Chapter 1: Soul-Eater

Summary

Galadriel—or “El”— is a student in her junior year at the Scholomance, a school for wizards in the United Kingdom. The Scholomance is set into a void outside of the normal world. The classrooms in the center of the school remain in place while the dormitories rotate downward each year. The senior class always ends up at the bottom for graduation.

Angry that a popular fellow student named Orion Lake has just chased a soul-eater into her room and killed it, El shoves Orion out of her room and slams the door. El would have liked to fight the soul-eater herself to enhance her reputation. Instead, her fellow students’ obsession with Orion will just increase. El is also upset because Orion’s heroics have left her room covered in foul-smelling slime from the soul-eater, which she must clean up. She summons a spellbook to learn cleaning spells from the void of darkness that comprises one wall in her room. El does jumping-jacks to generate mana (energy) which is necessary to cast the spell.

El’s anger with Orion goes deeper than the incident that just occurred. Hundreds of students normally die during a school year, but Orion keeps saving them. El believes that student deaths are needed to power the Scholomance and she thinks that Orion’s heroics actually just create more problems. El knows that during her senior year, she will have to fight her way across the graduation hall that is filled with maleficaria—monsters that feed on wizards. The school once had a mechanism that cleansed the graduation hall, but it broke and no one is able fix it. 

Casting spells in the presence of non-magical people (“mundanes”) requires extra mana.
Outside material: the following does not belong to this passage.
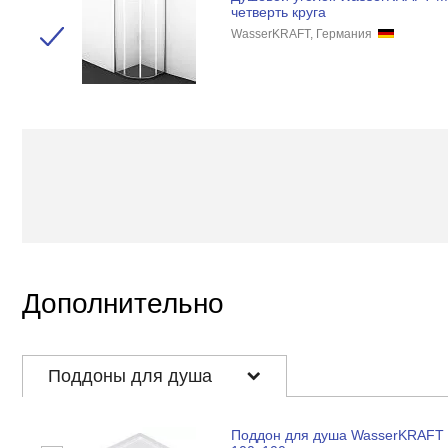
четверть круга
WasserKRAFT, Германия
Дополнительно
Поддоны для душа
Поддон для душа WasserKRAFT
A wizard who does not have enough mana can use malia, which is energy drained from living things nearby, instead. El suspects that her friend Yi Liu uses malia, and that an American student named Jack Westing also does. El learned from her mother (“Mum,” who is a magical healer) that using malia leads to the destruction of one’s own body, as well. 

El’s magical specialization is destruction, which makes her unpopular. Her only close family is Mum, who lives in a hippie commune in Wales, where El is not welcome. El’s father died in the school during his senior year. When El visited her father’s family in Mumbai, her great-grandmother had a vision that El would be very dangerous, forcing Mum rescue her. El knows that she cannot live at the commune with Mum after she graduates, so she wants to join a wizard enclave that will value her destructive capabilities. But since her family is not rich, it will be difficult for her. When El walks with Liu toward the cafeteria, students ask her to retell the story of Orion saving her.

Analysis

El’s explanation of the balancing principle behind magic introduces a central theme of the novel: that every magical element, event, and person is balanced by an opposite one. The relationship between El and her mother, Gwen, is a key example of this principle. Gwen is unusually gentle, generous, and calm, and El explains that in order to balance out her mother’s goodness, El has an innate magical affinity for mass destruction. Another example of balance is El’s grim understanding that the lives Orion saves must somehow be repaid back to their school, the Scholomance. Since he has prevented so many deaths during his time there, El believes that those deaths will occur later, a belief that foreshadows future conflicts and potential tragedy. A third example of balance is the damage that sorcerers incur from using malia. While El and Gwen power their magic strictly with mana they build up through work, wizards who use malia do so by robbing life force from other beings. El’s classmate Liu has used so much malia that her eyes are turning white and her fingernails black. El predicts that Jack’s use of malia is extreme enough that it will rot him from the inside within five years. This degradation of their bodies is a direct balancing response to their pulling life force from others. 

In this chapter, El’s focus on her reputation highlights her ongoing struggle to be accepted by her peers. Throughout the book, El endeavors to establish a reputation for power while countering her undeserved notoriety for evil. She is angry at Orion for killing the soul-eater in her room because by preventing her from killing it herself, he has taken away an opportunity for her to prove that she is an exceptionally powerful young wizard. For independent wizards like El, who do not have a safe enclave to return to after graduation, reputation is crucial to attracting offers of alliance and a future spot in an enclave. Although her great-grandmother’s prophecy and the fact that the school answers even her simple requests for cleaning spells with dark, destructive magic might make El seem a dangerous person to pick for inclusion in an enclave, having a wizard like her might well keep an enclave safe without violence, since her reputation would discourage others from attacking. El’s ongoing struggle to prove herself demonstrates the value of reputation both inside the Scholomance and after graduation.